Today’s Kingdom parable points to the end of time. There will come a time for the end of the Kingdom on earth and then those who belong and those who do not will be clearly distinguished and separated from each other. That is something which cannot and should not be done now as the parable of the weeds indicated.

When will that end be? That, of course, we do not know – fortunately! But one thing we do know is that our own end will come in a relatively short time, even if we live to be 100. And when that happens, it will be clear to God, if not to others, whether we are leaving this world in the Kingdom or outside it, that is, whether we are with God or against him.

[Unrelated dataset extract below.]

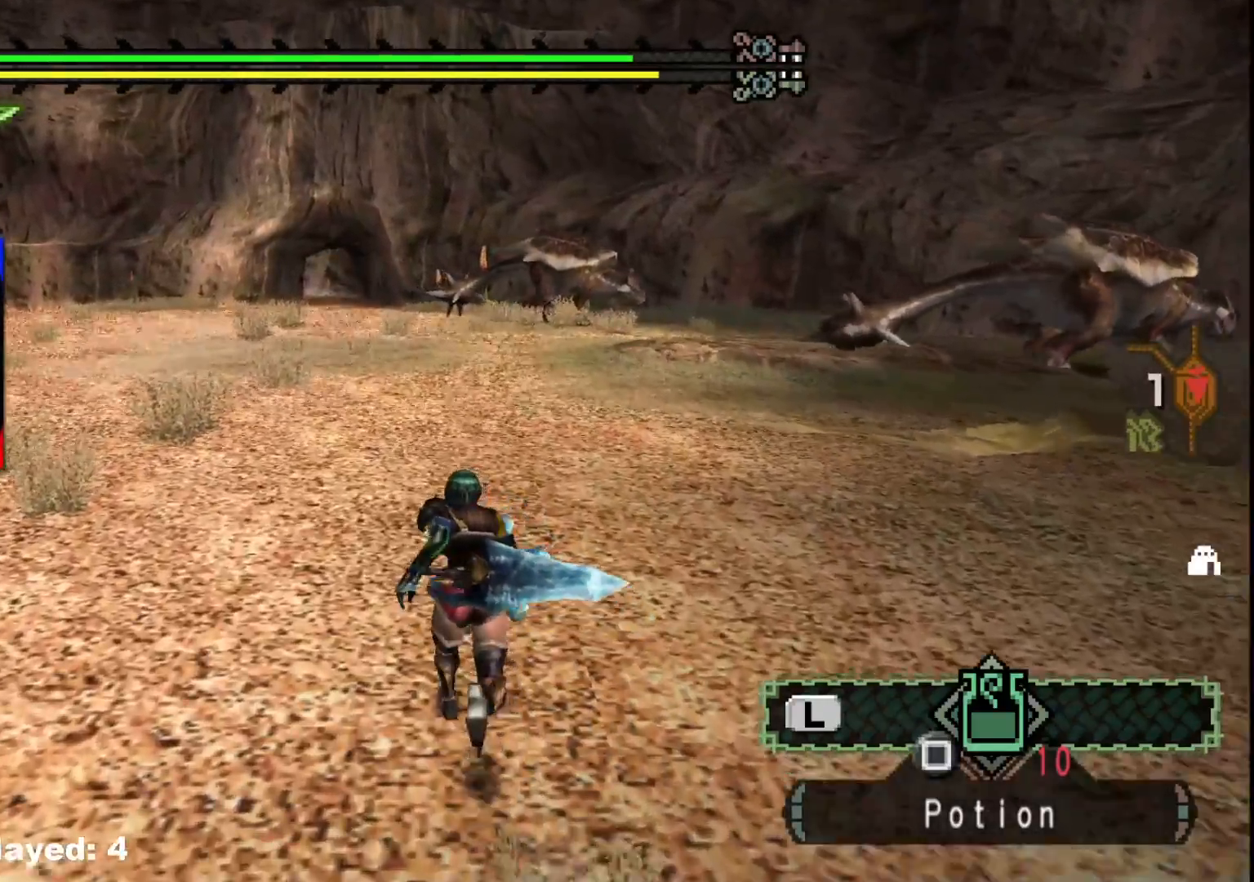
{"buttons": [], "left_stick": "up", "right_stick": "center", "events": []}
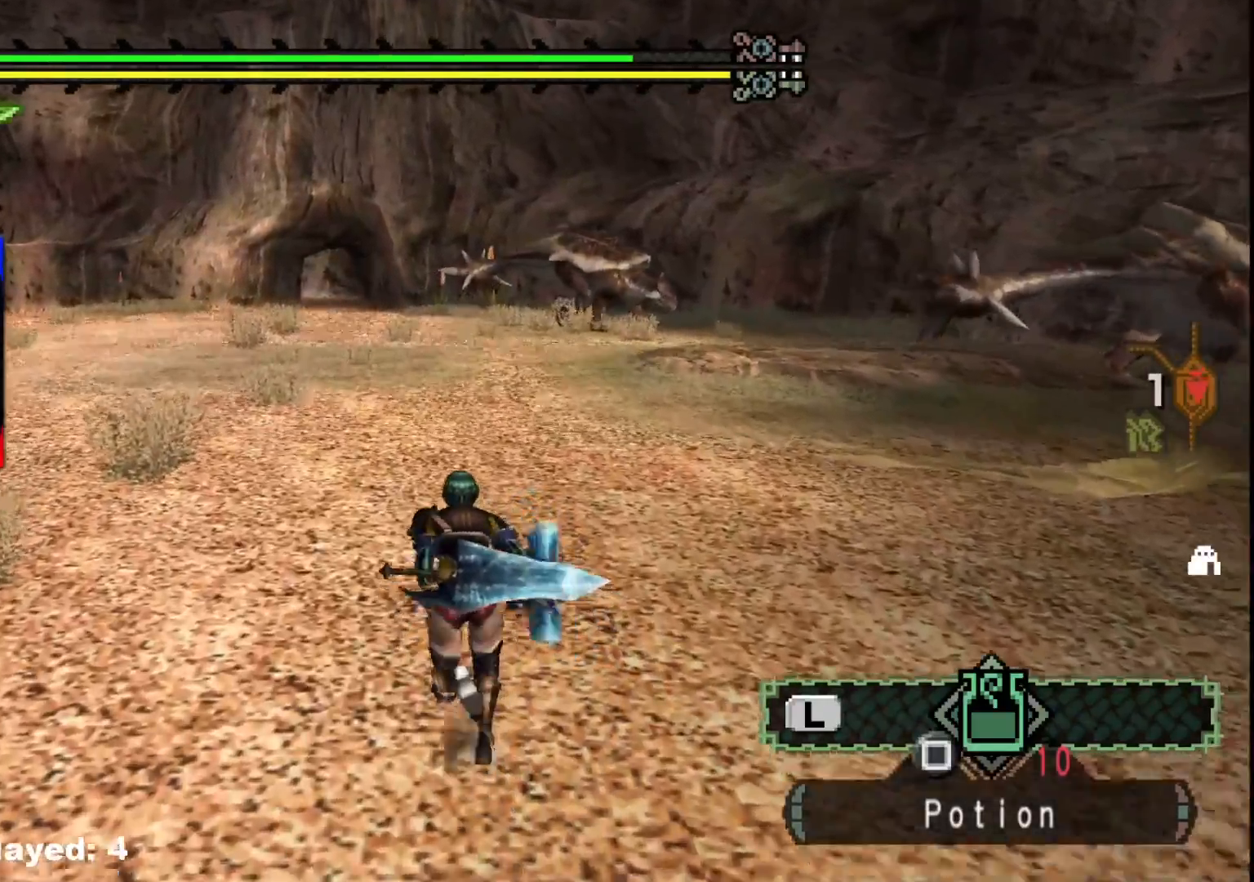
{"buttons": [], "left_stick": "up", "right_stick": "center", "events": []}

How can we make sure we are in the right place? By making sure that I get confession and the ‘last sacraments’ before I die? Don’t bet on it! The best guarantee is to enrol in the Kingdom today and every day, to live, with Christ’s help, in the way he has shown us. If we do that on a day to day basis the future will take care of itself and there is no need to worry.

The whole discourse is then brought to an end by Jesus asking his disciples if they understand what he has been saying and they say they do.

Then Jesus gives a description of the truly learned disciple. He is a “scribe”, an interpreter of God’s Word, who can bring from his storeroom “both the new and the old”, someone who has both the wealth of the Old Testament as well as the vision of the New. “This picture of a ‘scribe who has become a disciple’,” comments the Jerusalem Bible, “sums up the whole ideal of the evangelist and may well be a self-portrait.” The author of this gospel is clearly a Jew who has become a Christian.

As Jesus said earlier, he had not come to destroy the traditions of the ‘old’ Hebrew covenant but to fulfil it with a new covenant. He would equally reject those who abandoned the Hebrew tradition as well as those who rejected the new insights which he brought. This is a process which goes on today in the Christian faith. There is a continuing and creative tension between what has been handed down in the past and the new understandings which arise with changing circumstances. We all have to be both conservative and progressive at the same time!